For instance, as I drove past Cook Memorial a couple of Saturdays ago, I noticed activity. Then I saw Michael Knots and I realized it was a funeral. Then I realized it was Betty Stevens, a lifelong friend whose funeral I would not have missed for anything in normal times. But, these are not normal times. A little later as I was returning down the road, I met the funeral procession. I say procession but it was only the hearse and two or three cars. Ordinarily it would look like a train.

Anyway, I pulled to the side of the road to show respect for my old friend. Betty Adams and I started grade school together and graduated high school together. Long after she could hardly recognize her own family, Betty could muster a smile at the mention of the Class of ‘48.

As the hearse rolled past, a lifetime of memories flew past and left a couple of tears. Betty will be missed by family and friends and most certainly by her beloved Cook Memorial.

Also passing away during this trying time was Opal Halsey.

Opal was the undisputed matriarch of the Halsey clan,  including in-laws. Opal and I had been friends since Luther began courting her In earnest when she was staying with her sister in Brenton.

No doubt they are reunited, looking forward to the next family gathering.

On all our visits to the nursing home in New Richmond, we always saw Carol Stewart. She always had a smile that could brighten your day. It was sad to see Kevin and Sunni and Melinda as they slowly let her go. But they knew she would be reunited with her husband who died too young and with Shannon, the son who was taken in the prime of life.

No person ever fought a longer, braver fight than Wayne Ellison. And, there with him every step of the way was loving, devoted, seemingly tireless Suzie.

Suzie was caring for Wayne back when she worked at the paper. Illness, seemingly endless surgeries and countless days and nights of shared suffering never affected her work —quality or quantity.
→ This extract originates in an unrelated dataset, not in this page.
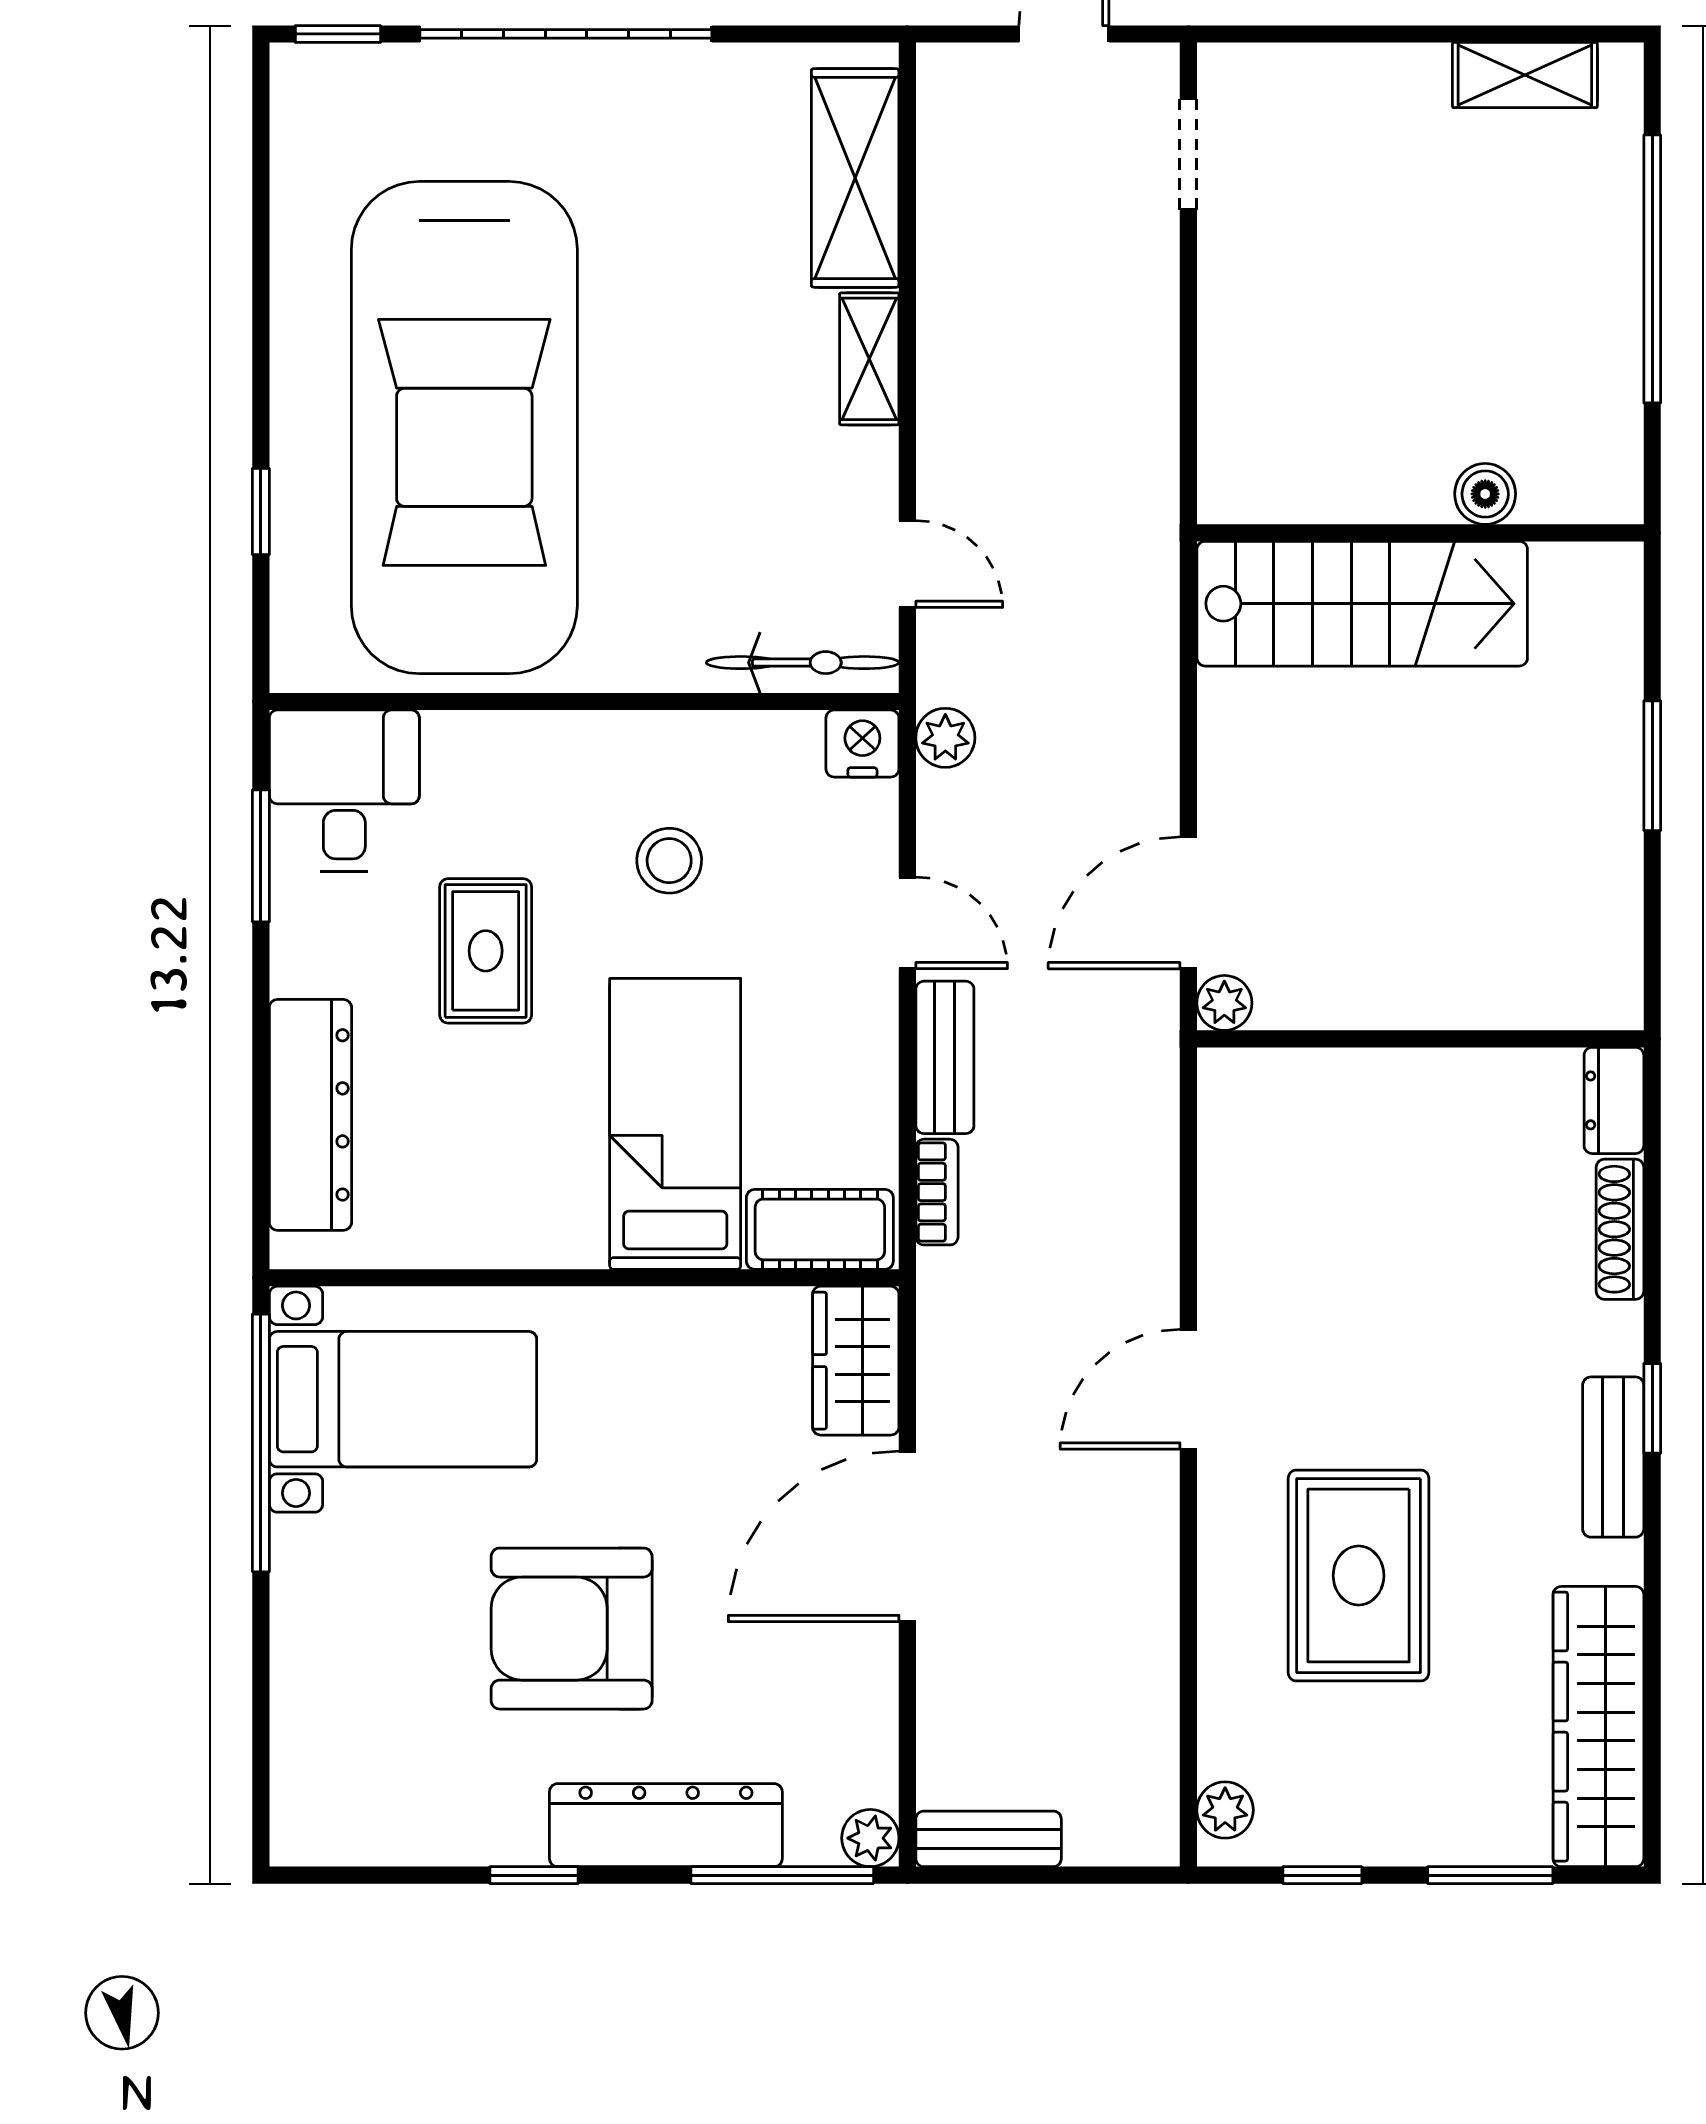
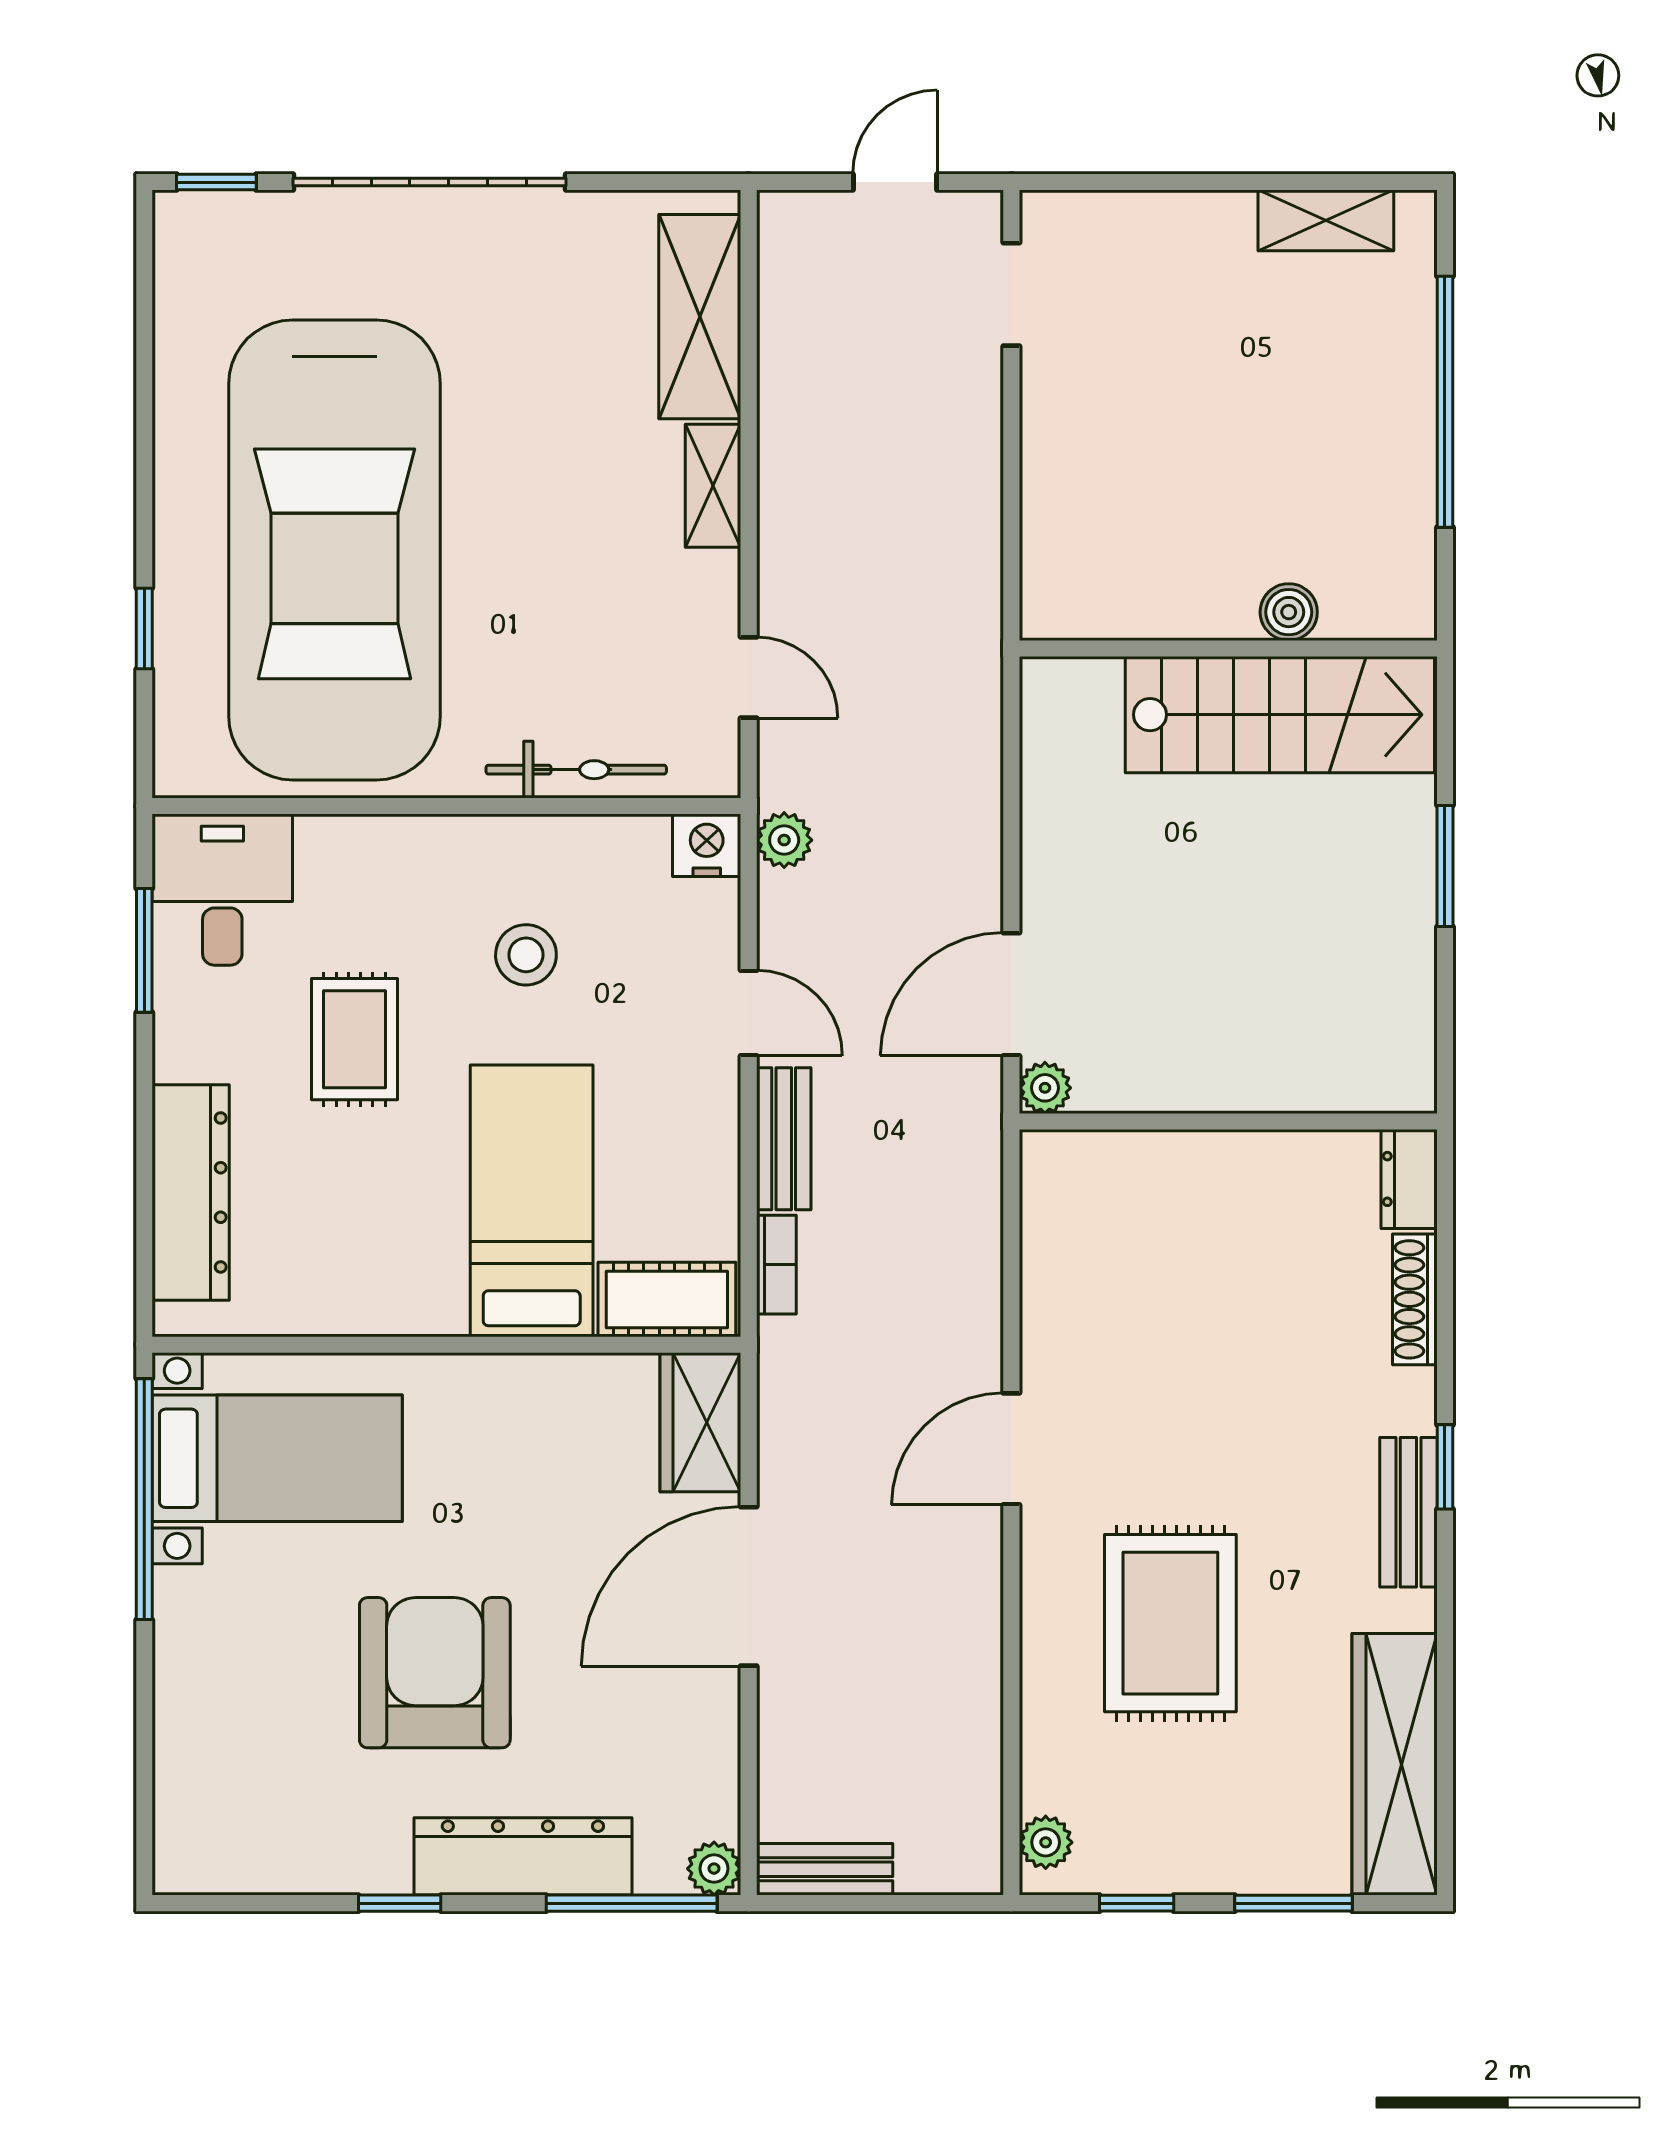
stairs: (1362, 604) -> (1280, 715), moved
bicycle: (803, 663) -> (576, 770), moved
armchair: (572, 1629) -> (435, 1673), turned 90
The Ellison clan has had their share of suffering. For Wayne, it is over.

I was pleased to learn that the new management of this paper will resume the practice of not charging for printing obituaries. That in itself is reason enough to to subscribe. In this day of greed and gouging, stuff like that is refreshing. My brothers said that if we had to charge friends And neighbors for announcing a death in the family, we would just lock the damn door.

Seems like the new owner is cut from the same cloth.